Laboratory accreditation is the internationally accepted framework for increasing test quality and reducing the frequency of laboratory errors.
“Mentorship works across board in the management of HIV patients, from testing, treatment, record keeping, laboratory, laboratory networking and so it is a network of many factors. When this factors work together, we are able to address challenges such as drug resistance effectively,” says Mumelo.
It is this coordinated and structured capacity building and oversight that has enabled Homabay to avert a catastrophe.
Many of its beneficiaries such as Owino have gotten back on track, on their feet and their quality of life significantly improved.
Owino’s treatment outcomes are so positive that her most recent viral load test shows undetectable levels meaning that the virus cannot be detected using a standard blood test.
But the mentorship structure’s replicable and demonstrable high potential to produce desirable treatment outcomes, is not without challenges.
It is a structure that is largely reliant on donor funding for the infrastructure to keep it going. Technology required such as laptops for record keeping, internet connectivity, movement of mentors from one health facility to the next is donor funded.

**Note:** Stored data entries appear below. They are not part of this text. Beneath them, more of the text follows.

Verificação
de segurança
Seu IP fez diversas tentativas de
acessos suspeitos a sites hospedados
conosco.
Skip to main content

Okal says there are eight sub-counties in Homabay County alone with terrain that calls for a high number of mentors to ensure that all health facilities are covered.

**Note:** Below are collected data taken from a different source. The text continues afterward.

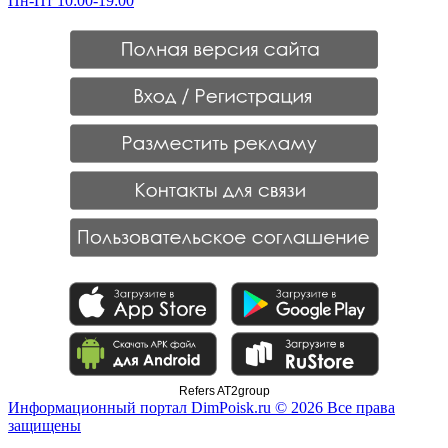
Пн-Пт 10:00-19:00
Refers AT2group
Информационный портал DimPoisk.ru © 2026 Все права
защищены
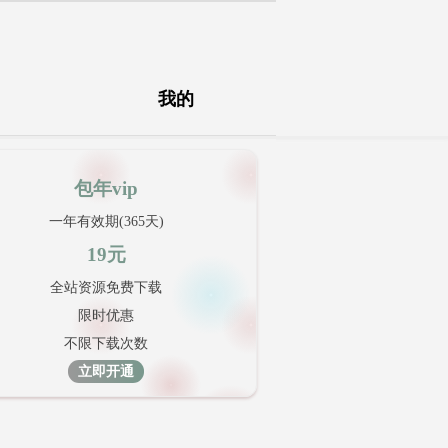
我的
包年vip
一年有效期(365天)
19元
全站资源免费下载
限时优惠
不限下载次数
立即开通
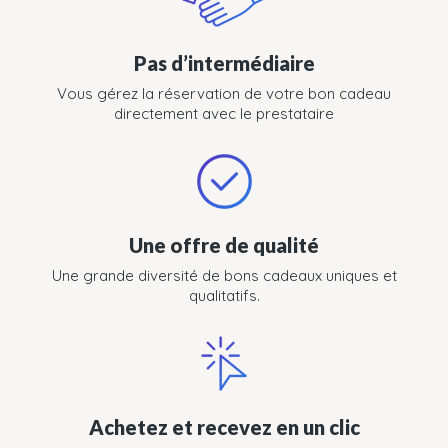
Pas d’intermédiaire
Vous gérez la réservation de votre bon cadeau
directement avec le prestataire
Une offre de qualité
Une grande diversité de bons cadeaux uniques et
qualitatifs.
Achetez et recevez en un clic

The County has the largest HIV treatment program in Kenya and the need for mentorship is high, which calls for more resources in technical support, personnel and systems such as laptops and telecommunication.
Nonetheless, he says a toll free telephone number that enables mentors to communicate is in place, also supported by a donor. Even as mentors and mentees shift to telemedicine as a precaution to limit face-to-face consultations, this is also supported by donor funding.
COVID-19 has further introduced challenges such as a longer turn around period in the processing of laboratory results. Prior to COVID-19, a drug resistance test took less than a month, today, the turnaround period is one to two months because laboratory infrastructure is overwhelmed by the pandemic. More so, a drug resistance test is very costly and the test is only processed at the National HIV Reference Laboratory in Nairobi.